Au printemps, si l’envie vous titille d’en installer quelques-unes dans votre potager, faites une marque au sol avec votre cloche. Planter votre jeune plant au centre. Déposer des cales par terre sous la cloche pour laisser l’air passer. Un manque de circulation d’air pourrait amener l’apparition de champignons et différents pathogènes pour les plantes. Par temps très ensoleillé, retirer les cloches pour ne pas brûler vos plants. Lorsque le temps se réchauffe à la fin du printemps, retirez-les définitivement. Les semis seront alors suffisamment vigoureux pour se développer de manière saine.

Source: agro-conseil-carnavalet.eu

À l’inverse, à l’automne, placer les cloches sur les cultures tardives. Cela prolongera la durée de production de plusieurs semaines. Laver les cloches à l’eau savonneuse à chaque changement de saison pour éviter la propagation de maladies d’une culture à l’autre.

Si vous en cherchez et je ici m’adresse aux gens du Québec, visitez les magasins (en kiosque ou en virtuel) qui vendent des produits de cuisine ou de décoration. Curieusement, elles se sont recyclées en « cloches à fromage » ou  « cloches à pâtisseries ».

Source: potagers.forumactif.com

Saviez-vous qu’il existait une version intérieure de la cloche de jardin? Inventée en Grande-Bretagne par Nathaniel Bagshaw Ward (1791-1868), elle se distingue par son appellation « cage de verre » et d’une ouverture sur le dessus laissant circuler l’air.
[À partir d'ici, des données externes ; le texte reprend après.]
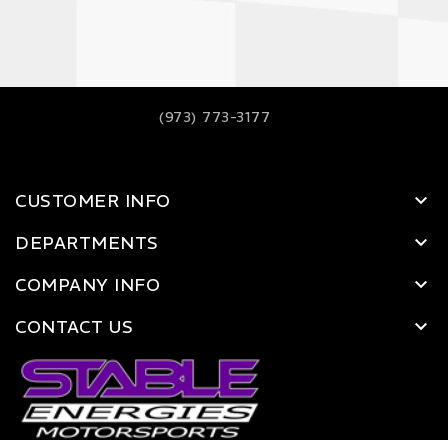
(973) 773-3177
CUSTOMER INFO
DEPARTMENTS
COMPANY INFO
CONTACT US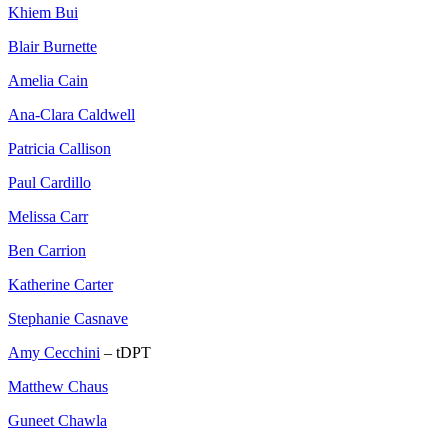
Khiem Bui
Blair Burnette
Amelia Cain
Ana-Clara Caldwell
Patricia Callison
Paul Cardillo
Melissa Carr
Ben Carrion
Katherine Carter
Stephanie Casnave
Amy Cecchini
– tDPT
Matthew Chaus
Guneet Chawla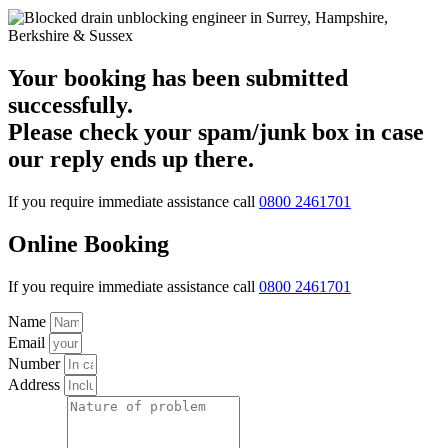
Your booking has been submitted
successfully.
Please check your spam/junk box in case
our reply ends up there.
If you require immediate assistance call
0800 2461701
Online Booking
If you require immediate assistance call
0800 2461701
Name
Email
Number
Address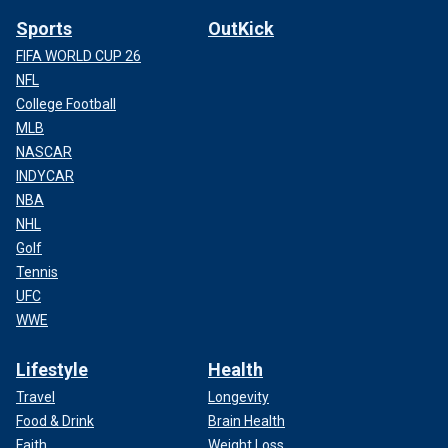
Sports
OutKick
FIFA WORLD CUP 26
NFL
College Football
MLB
NASCAR
INDYCAR
NBA
NHL
Golf
Tennis
UFC
WWE
Lifestyle
Health
Travel
Longevity
Food & Drink
Brain Health
Faith
Weight Loss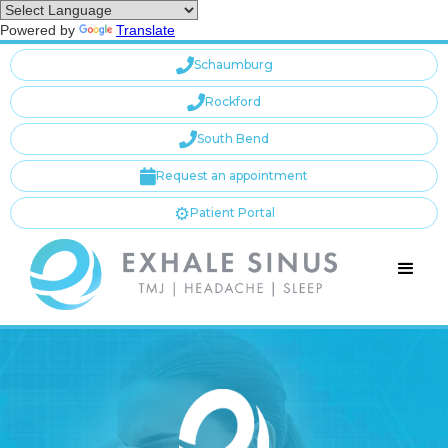
Powered by
Translate

Schaumburg

Rockford

South Bend

Request an appointment
⚙️
Patient Portal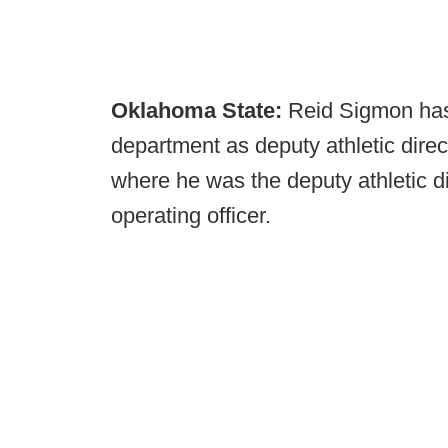
Oklahoma State:
Reid Sigmon has
department as deputy athletic direc
where he was the deputy athletic di
operating officer.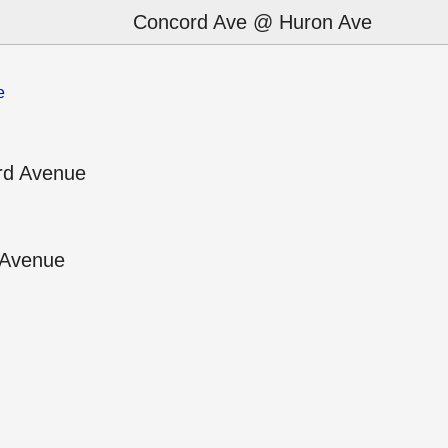
Concord Ave @ Huron Ave
e
rd Avenue
 Avenue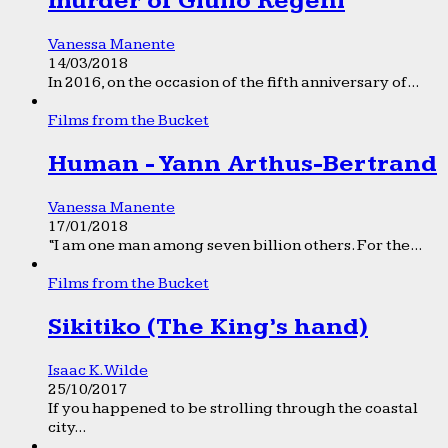
murder of Giulio Regeni
Vanessa Manente
14/03/2018
In 2016, on the occasion of the fifth anniversary of...
Films from the Bucket
Human - Yann Arthus-Bertrand
Vanessa Manente
17/01/2018
“I am one man among seven billion others. For the...
Films from the Bucket
Sikitiko (The King’s hand)
Isaac K. Wilde
25/10/2017
If you happened to be strolling through the coastal
city...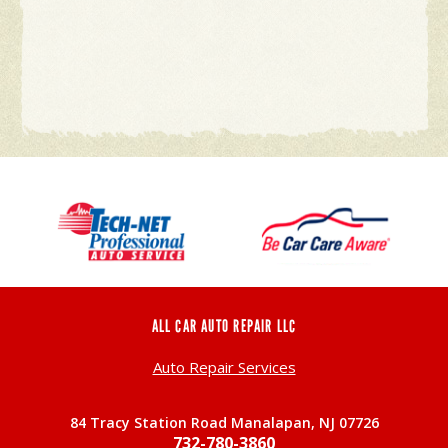
ALL CAR AUTO REPAIR LLC
Auto Repair Services
84 Tracy Station Road Manalapan, NJ 07726
732-780-3860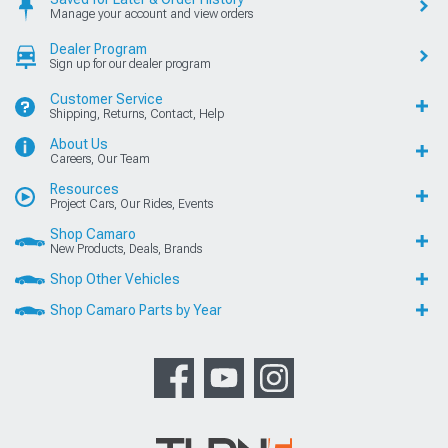
Manage your account and view orders
Dealer Program
Sign up for our dealer program
Customer Service
Shipping, Returns, Contact, Help
About Us
Careers, Our Team
Resources
Project Cars, Our Rides, Events
Shop Camaro
New Products, Deals, Brands
Shop Other Vehicles
Shop Camaro Parts by Year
Ce médecin et collectionneur anglais a accidentellement découvert que les plantes, en particulier les fougères, poussaient et s’épanouissaient avec vigueur dans des boîtes en verre presque hermétiques (ou, comme il les appelait, « étroitement vitrées »). Jusque-là, ses fougères avaient résisté à la culture à l’intérieur, surtout à cause l’air vicié de Londres. En 1833, un ami de Ward emporta plusieurs  « boîtes en verre » de Ward en Australie lors d’une expédition de collecte de plantes. Il découvrit que 95 % de ses spécimens avaient survécu au voyage de retour; là où leur taux de survie avoisinait 5 % jadis. Ward écrit plusieurs articles sur sa découverte, puis en 1842, il rédigea un petit livre intitulé : On the Growth of Plants in Closely Glazed Cases. Cette découverte lança la culture sous verre pour la riche bourgeoisie.

À gauche: Portrait de Nathaniel Ward par Richard James Lane, lithographie, 1859 (source: National Portrait Gallery, Londres). À droite: Trois exemples de cloches intérieures illustrés par J. R. Mollison, The New Practical Window Gardener, 1877 (source: Linda Hall Library).